Cette anecdote traduit l'extraordinaire poussée gastronomique du Japon aujourd'hui. Imitant Joël Robuchon ou Alain Ducasse, qui ont mondialisé leur savoir-faire et ouvert des tables sur toute la planète, les grands chefs japonais leur emboîtent le pas. À Cancale (Bretagne), le chef Raphaël Fumio-Kudaka a obtenu une étoile en trois ans en mêlant saveurs françaises et japonaises à La table de Breizh Café. Début décembre, Masahiro Yoshitake, un chef sushi japonais, a reçu trois étoiles Michelin pour son restaurant de sushis Yoshitake à Hong Kong. L'établissement ne compte que six sièges et offre un menu omakase à 3500 dollars hongkongais (48.000 yens). « Des investisseurs chinois voulaient faire des menus à 5000 yens, estimant que jamais la clientèle locale ne paierait aussi cher pour du poisson cru. Erreur », raconte un proche du restaurateur. Toru Okuda, cinq étoiles au compteur à Tokyo, a ouvert Okuda fin septembre à Paris. Il ne désemplit pas. Le succès de ces établissements démontre que la cuisine japonaise, si intimement liée au terroir, est transposable, non pas dans sa pureté mais au moins dans la pureté de son exécution ; et que les palais du monde entier attendent des Japonais qu'ils ne fassent aucune concession. L'écart gustatif entre la cuisine japonaise au Japon et dans le reste du monde est en train de se combler.

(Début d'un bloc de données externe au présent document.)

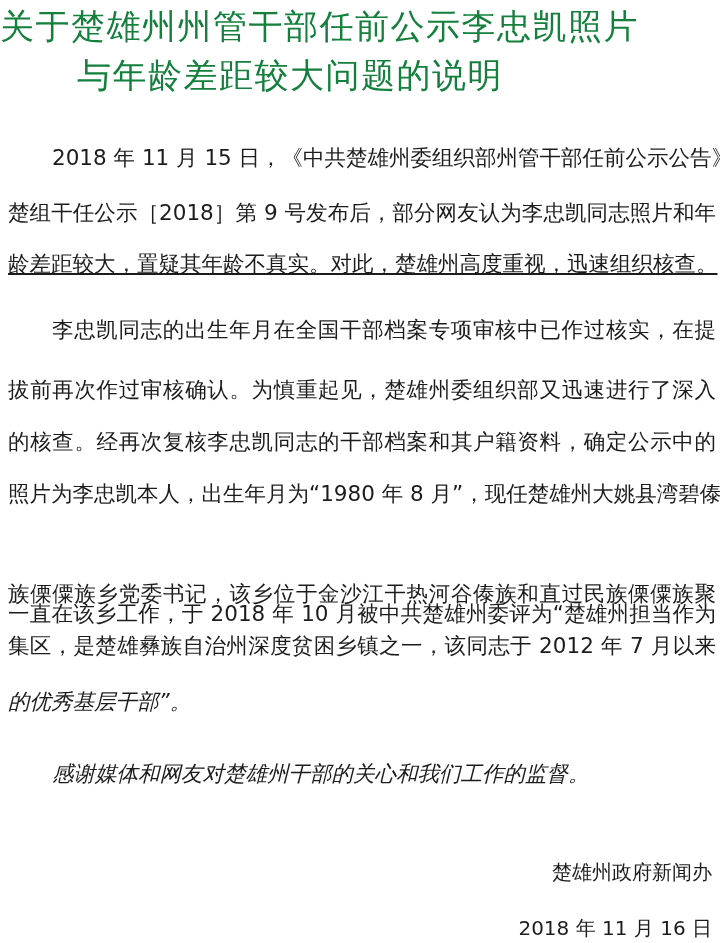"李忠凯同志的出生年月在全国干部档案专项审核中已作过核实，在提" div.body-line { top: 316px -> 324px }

Les étrangers du secteur ont pris note. French F&B retourne sa veste japonaise. En 2014, cet importateur de produits fins dans l'Archipel va étudier les possibilités d'exporter la production japonaise. « Nous avons beaucoup de demandes, de Hong Kong à Dubai », explique son représentant à Tokyo, Malik Roumane. L'agroalimentaire japonaise a mis le cap sur le reste du monde. « Ca y est : manger japonais n'est plus compliqué ni exotique. C'est une gastronomie complète », observe Malik Roumane.
Industrie
En revanche, le volet industriel de la conquête est moins bien engagé pour le Japon. C'est d'autant plus regrettable que le Japon dispose d'une gamme de plats populaires très vaste pour combler sa haute cuisine : ramen, gyozas, tempuras... Avec le bon format, une société pourrait devenir le Toyota de l'agroalimentaire. Mais il est à craindre que les étrangers le feront pour eux. Aucun groupe japonais d'agroalimentaire n'atteint, ni en taille, ni en rentabilité, les mastodontes européens et américains. « Le retour sur fonds propres du brasseur In-Bev est de 16% ; celui de Kirin est de 0,8% », observe un avocat d'affaires. Aucun n'a acquis les capacités de marketing nécessaires pour établir des marques au niveau mondial. Où sont les Nutella, Twix, McDonald's, Heineken japonais ? « Nous n'allons pas assez vite dans notre mondialisation », se lamente un cadre d'Ajinomoto, pourtant une des sociétés japonaises les plus téméraires du secteur. « L'offre japonaise de plats cuisinés est très faible, si on la compare à celle qu'on trouve dans les supermarchés en Grande-Bretagne ou en France », relève un industriel. Jean-Pierre Bernardino, de Puratos, nuance : « Nos clients investissent beaucoup en Asie. L'image de l'agroalimentaire japonaise demeure excellente. L'attrait du made in Japan reste très fort en Asie, où les pâtissiers ne cessent d'imiter ce que font les Japonais. Ils peuvent encore réussir leur internationalisation ».